Автор настоящих заметок был в числе молодежи тех лет и свидетельствует, что все это правда. Описанные традиции трезвости и ярости не всем были по плечу, но Эйзенштейну они пришлись впору.
Несмотря на вермут, я совершенно не мог вести беседу.
Я знал, хотя и не понимал причины, что он относится ко мне очень хорошо и, пожалуй, даже всерьез, а это с ним случается не часто. Однако тот круг интересов, в которых он сейчас замкнут, преодолеть чрезвычайно трудно. Правила игры столь узки, что нужно много изобретательности, чтобы найти в них известную свободу.
Мы обратились к японцам. Пока мы рассматривали всякие материалы о Но и Кабуки, завязался разговор о мышлении китайцев и японцев.

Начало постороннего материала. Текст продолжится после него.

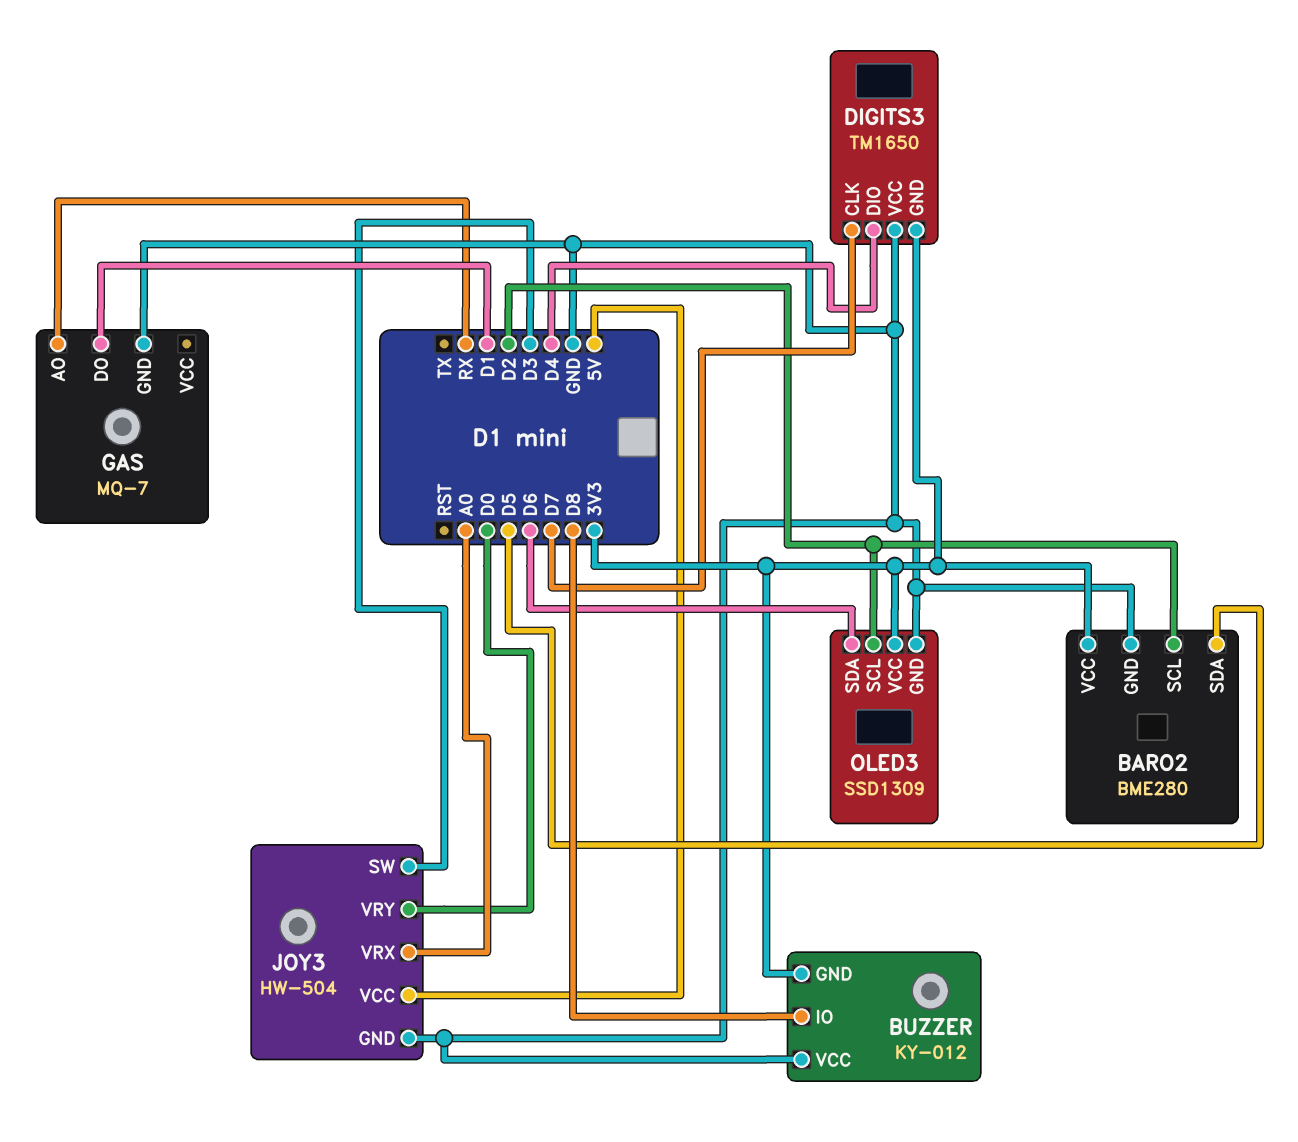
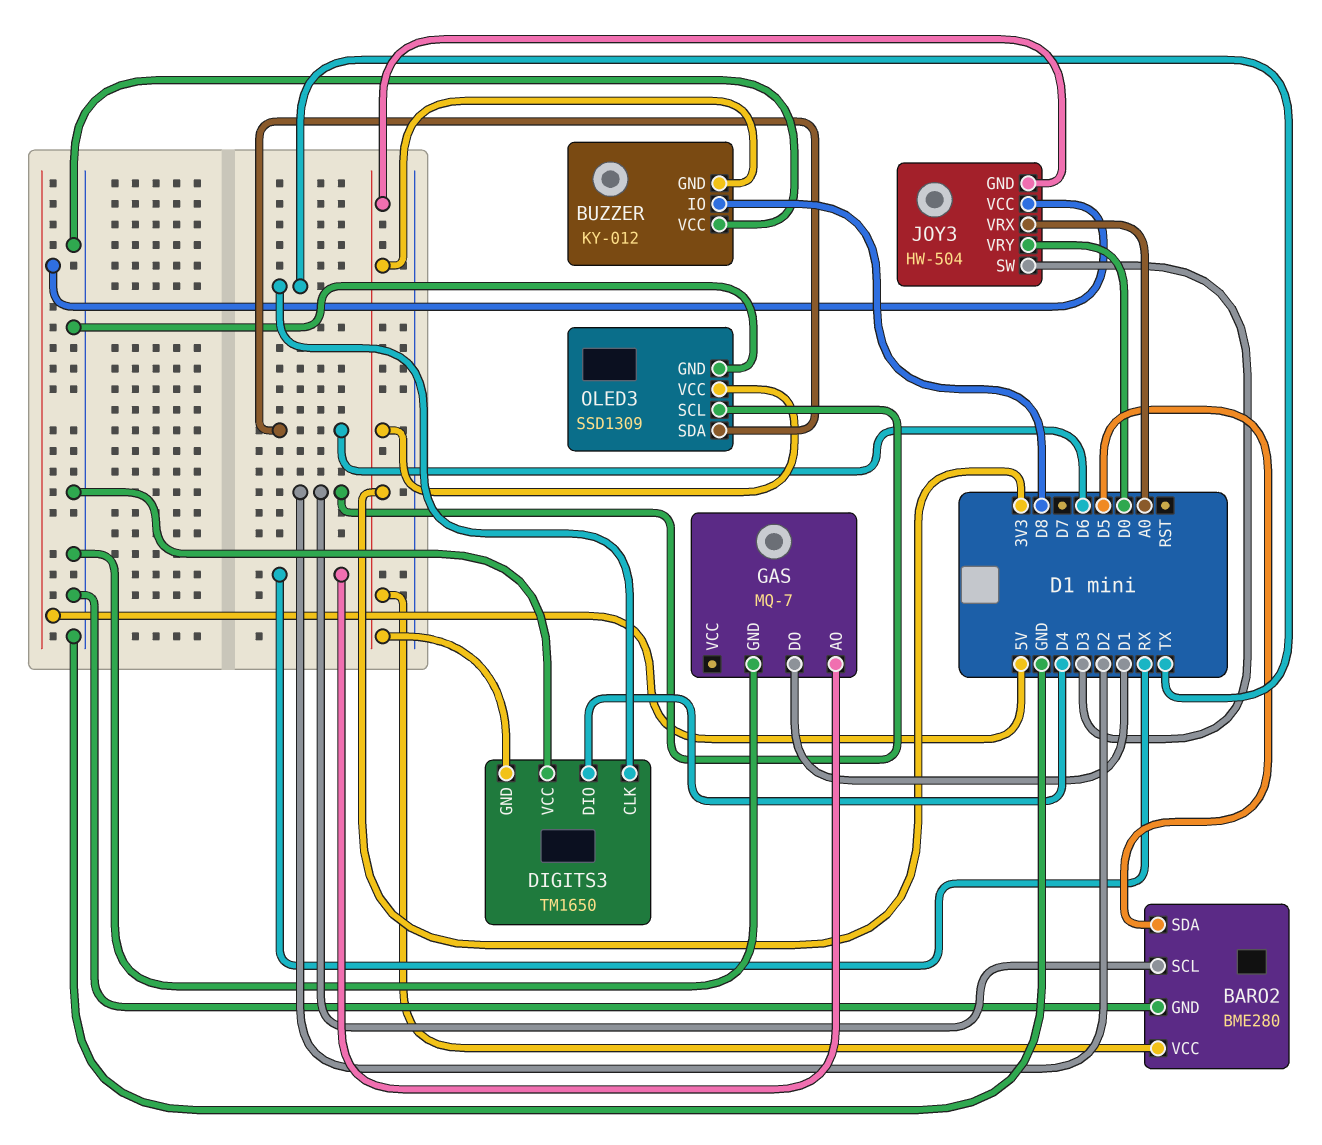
DIGITS3 pin CLK: D7 -> TX
JOY3 pin GND: GND -> 3V3

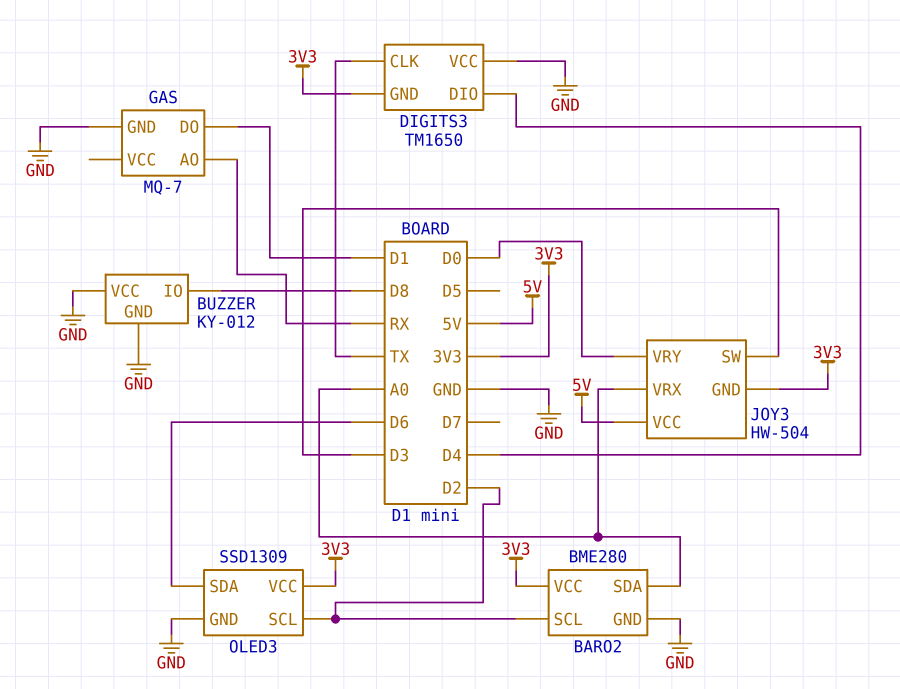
BARO2 pin SDA: D5 -> A0
BUZZER pin GND: 3V3 -> GND

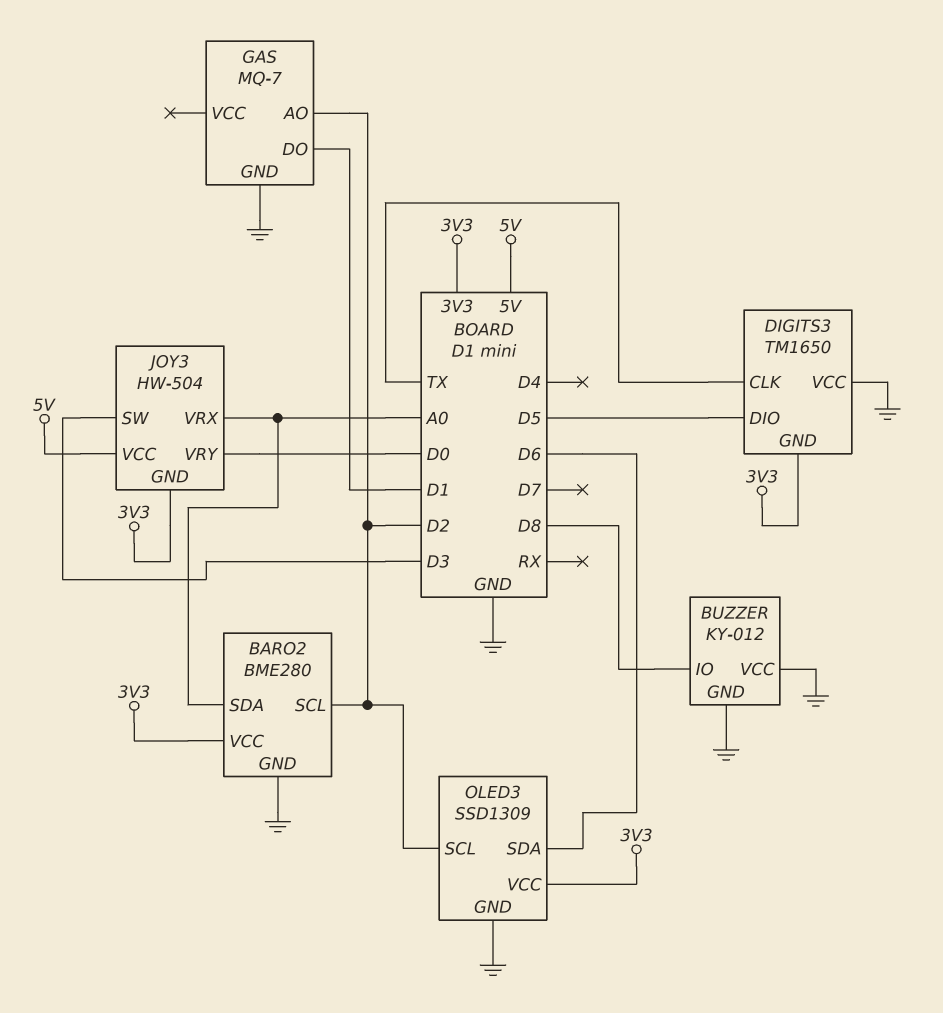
DIGITS3 pin DIO: D4 -> D5
GAS pin AO: RX -> D2

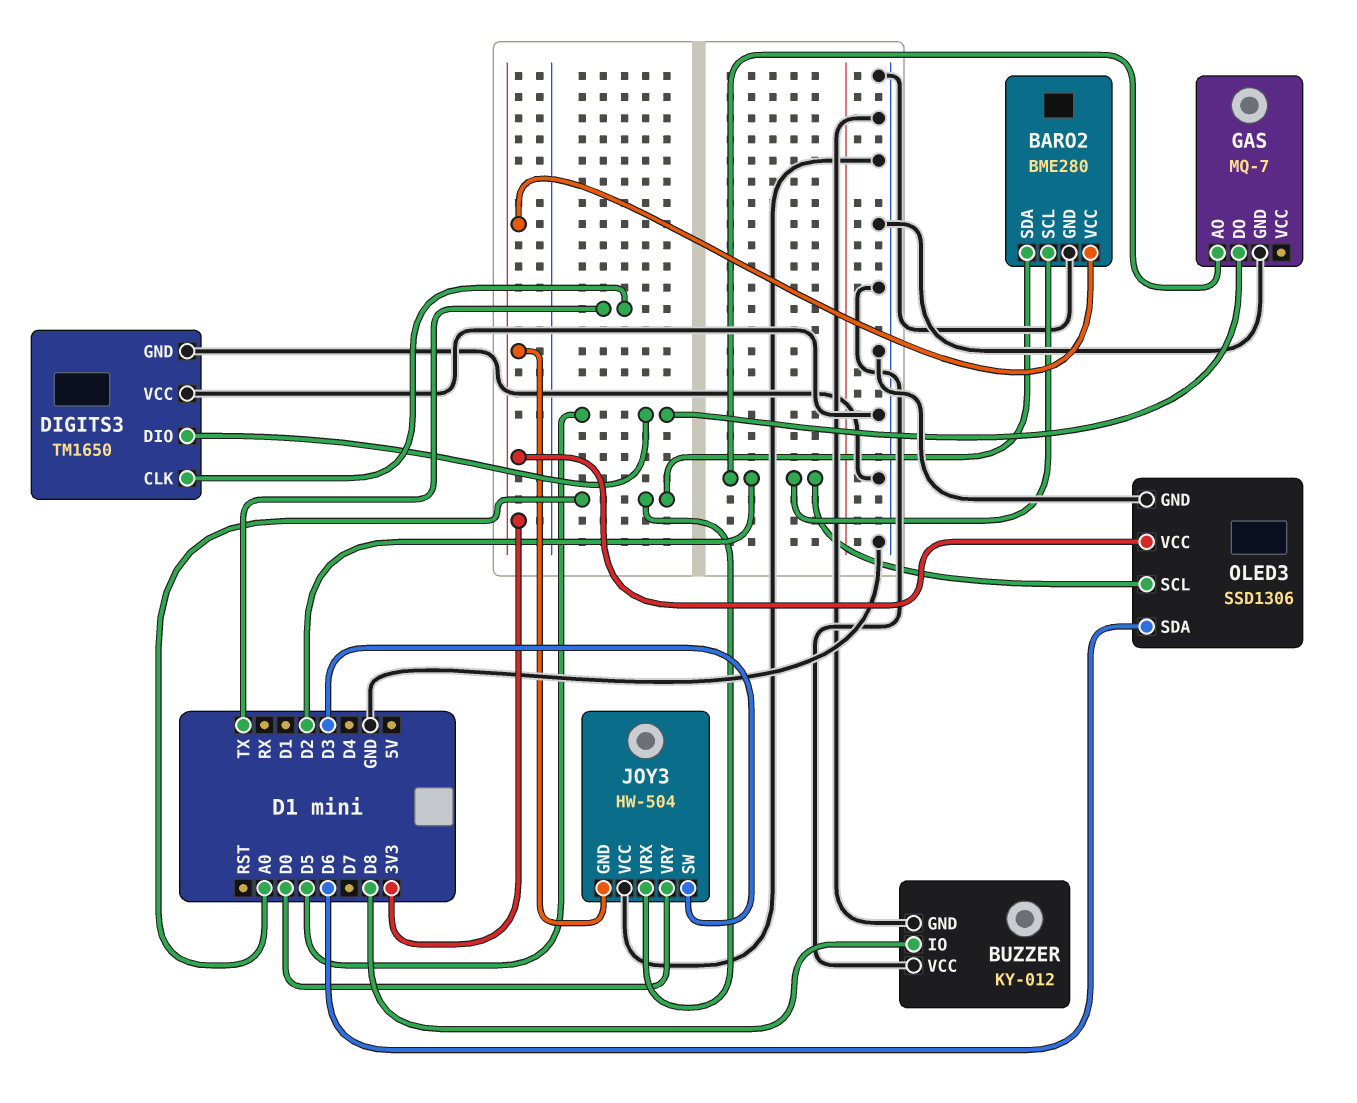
DIGITS3 pin GND: 3V3 -> GND
GAS pin DO: D1 -> D5
JOY3 pin VCC: 5V -> GND
OLED3: SSD1309 -> SSD1306

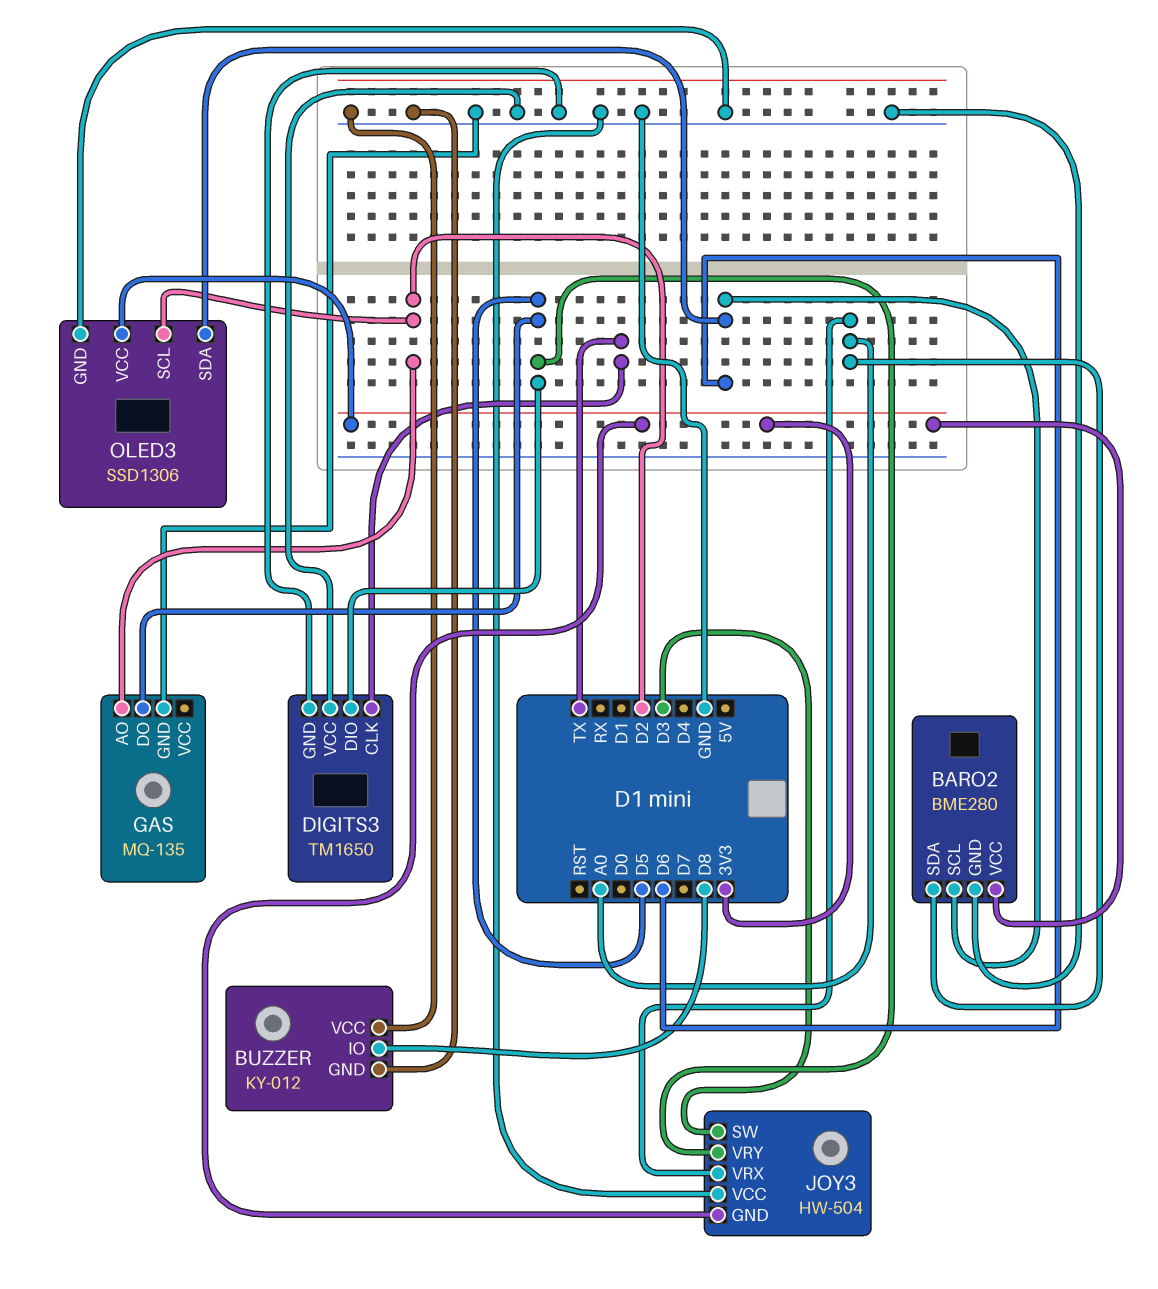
BARO2 pin SCL: D2 -> D6
GAS: MQ-7 -> MQ-135
JOY3 pin VRY: D0 -> D5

Это была его шахматная доска. Вероятно, китайско-японское искусство, да и вся эта старинная культура очень хорошо укладываются в дорогую для него схему. Азиаты, по его мнению, сохранили то, что является основой искусства — предметное мышление, алогизм, уважение к первичным чувствам. Другими словами, их искусство само по себе, без всяких насилий и усилий со стороны художника, находится «ниже пояса», применяя термин Эйзенштейна.
Однако он полагает, что азиатская культура представляет собой некую ступень развития, которая нами, европейцами, уже пройдена. К этому непосредственному и примитивному искусству художник-европеец должен обращаться как к роднику первородной стихийности. Он приводил в доказательство, что даже в математике китайцы полностью предметны и рассматривают числа как вещи, обладающие почти индивидуальными особенностями. (Четные числа — одно, а нечетные — совсем другое.) Я пытался ему возражать, вспоминая всю чрезвычайную сложность японского искусства и всю его рациональность, однако, как и следовало ожидать, он отверг мои возражения. Впоследствии я понял, что прав был он, а не я.
С особенным увлечением Эйзен показывал мне книжку, в которой на превосходных рисунках были изображены способы всяких театральных чудес японской сцены. Восторженно он рассказывал мне, как здорово отлетают головы и обрубаются руки и ноги в японском спектакле. Взмах меча — и откалывается у человека лицо, падает на пол, а вместо лица — кровавого цвета шелк. На сцене выкалывают глаза, отрывают носы, все это великолепно и смешно, то есть все это искусство.
Я вспомнил его рассказ о чудовищных истязаниях, которые происходили у Малюты, когда женщину сажали верхом на канат, тянули за ноги и возили взад и вперед, разрезая ее пополам. Я вспомнил рисунки самого Эйзена, сотни вариантов того, как леди Макбет и ее партнер укокошили короля, все способы, какими только это можно было сделать, и их занятия после этого. Чудовищные фантазии, нарисованные в стиле негритянского примитива человеком блестящего ума, получившим инженерное образование.